Caused by a bump, blow or jolt to the head, TBIs are a major cause of death and disability in the U.S. and worldwide, accounting for about 30% of all injury deaths in this country annually. In fact, 153 people in the U.S. die every day as the result of a TBI and the injuries contribute to some 2.8 million emergency room visits, 282,000 hospitalizations and nearly 50,000 deaths each year.
But not every TBI results in a hospital visit. In fact, these injuries have proven especially difficult to diagnose — as anyone who has watched NFL football over the last few seasons has likely noticed — in part because they vary widely in severity and effect. Not all blows to the head will result in a TBI, with injuries ranging from mild to more severe based on the duration of unconsciousness or any associated memory loss. Mild TBI incidents are better known as concussions, and they are by far the most common.
The effects of a serious TBI can last for days, months or a lifetime, impairing thinking and memory, impacting movement, changing sessions or altering a person’s emotional functions.

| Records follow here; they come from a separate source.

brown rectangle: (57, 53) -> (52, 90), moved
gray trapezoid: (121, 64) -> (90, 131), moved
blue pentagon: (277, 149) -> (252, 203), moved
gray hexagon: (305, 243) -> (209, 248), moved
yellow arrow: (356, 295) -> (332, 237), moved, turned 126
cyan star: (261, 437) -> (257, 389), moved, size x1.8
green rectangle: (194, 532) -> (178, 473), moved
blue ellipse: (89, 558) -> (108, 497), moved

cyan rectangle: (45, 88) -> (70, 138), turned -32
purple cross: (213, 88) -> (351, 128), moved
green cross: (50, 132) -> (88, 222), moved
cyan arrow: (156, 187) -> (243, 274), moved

Trouble is, due to these lingering effects treating a TBI after the fact isn’t always possible of effective. Speedy diagnosis and treatment is key. Here are a few of the key innovations that are changing the world of TBI care as we know it.
A number of companies are developing new sensor systems that can instantly and accurately measure the impact of concussive forces on a wearer’s head, using that real-time information to quickly determine whether or not they have suffered a TBI. Many of these products can fit inside an athlete’s headband or helmet, measuring any potential impacts whether or not their sport or activity requires the use of a helmet. Beyond sports, wearables like these are finding applications on the battlefield as well. As of 2011, more than 200,000 U.S. service members had been diagnosed with TBI after serving overseas, often returning home with unseen injuries and lingering effects. Wearable sensors can help diagnose those problems in the field and make sure that soldiers get the help they need when they need it.

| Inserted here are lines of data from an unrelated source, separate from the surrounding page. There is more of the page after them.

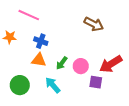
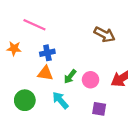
blue cross: (41, 41) -> (47, 53), turned -32
purple square: (96, 82) -> (99, 109), moved

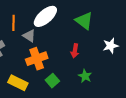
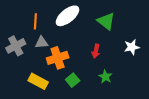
gray triangle: (29, 36) -> (42, 42), moved, turned -40

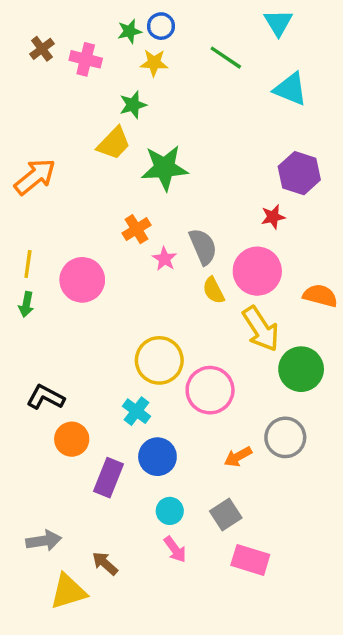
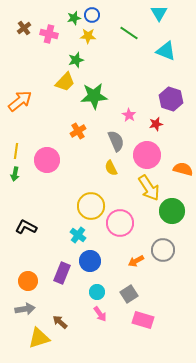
pink star: (164, 259) -> (129, 115), moved
yellow semicircle: (214, 290) -> (111, 168), moved
orange circle: (72, 439) -> (28, 281), moved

In order to study the effects of TBI shockwaves on living tissues, researchers at the National Institute of Child Health and Human Development have created a simulation device that fires a blast of air from a pneumatic air gun directly into a culture dish on top of a microscope. They can then study the impact that the blast has on the living cells and tissues in the dish.
“By observing the calcium signaling within the cells they discovered that pressure shockwaves alone, in the absence of shear, are not sufficient to trigger responses, even when administered at known lethal levels (14 atm),” the researchers reported. “In contrast, a pressure blast of less than 5 atm, combined with shear force distribution, induced a calcium signaling wave that propagated through the cell population. However, despite the presence of calcium signaling wave, no effect on cell survival was observed in 11 experiments after 24 hrs, consistent with published MRI results of victims suffering from mild bTBI yet lacking any signs of brain necrosis of edema.”
This work has helped identify many of the mechanisms that quickly propagate brain injury following an injury, pointing researchers to some potential treatments.
One of the symptoms that many TBI patients share is a change in their speech patterns, with their speaking becoming labored, slow or even slurred. Speech pathologists are using that fact to develop new systems that will automate the process of TBI diagnosis via these speech patterns.
The patient suspected of suffering from a TBI will simply speak into a microphone and the system will determine whether or not their voice fits into the standard of normal or if they are showing signs of a TBI. These systems, which are already coming into use, analyse the waves and tones of a person’s speech in order to make a real-time, accurate diagnosis, catching signs that even the human ear might miss.
And those are just a few examples.
Other innovators are exploring specific biomarkers in the blood that can be used to diagnose TBI more efficiently, while others are working on new drug delivery systems to address the damage in the brain after the fact. Given the size and severity of TBI, the market for innovative treatments and diagnostic tools remains ripe for innovation and disruption.
The only question now is: what’s next?